**Dataset extract:**
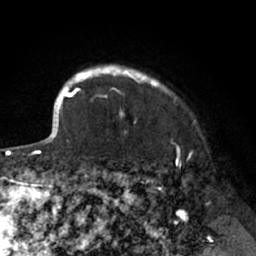
Breast MRI (dynamic contrast-enhanced), one axial slice. Position 59 of 66 along the scan axis. Cropped to one breast. Dynamic contrast-enhanced series, time point 2 of 7 at this slice position (early post-contrast). 1.5 T. TE 3 ms, TR 6.2 ms. 2.4 mm slice thickness. 256 × 256 image matrix, field of view 160 × 160 mm. Female patient.
Structures marked on this image (semi-automatic segmentation, software-assisted and operator-edited):
- enhancing-tissue mask used for the functional tumour volume (all voxels passing the contrast-enhancement thresholds inside the analysis volume; usually the tumour): bounding box [x1, y1, x2, y2] px = [91, 65, 177, 133]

**What you are asked to do:** Copy out exactly the line that holds "Structures marked on" and all remaining lines of the listing, both the first and the last included.

**Reply to the exercise:**
Structures marked on this image (semi-automatic segmentation, software-assisted and operator-edited):
- enhancing-tissue mask used for the functional tumour volume (all voxels passing the contrast-enhancement thresholds inside the analysis volume; usually the tumour): bounding box [x1, y1, x2, y2] px = [91, 65, 177, 133]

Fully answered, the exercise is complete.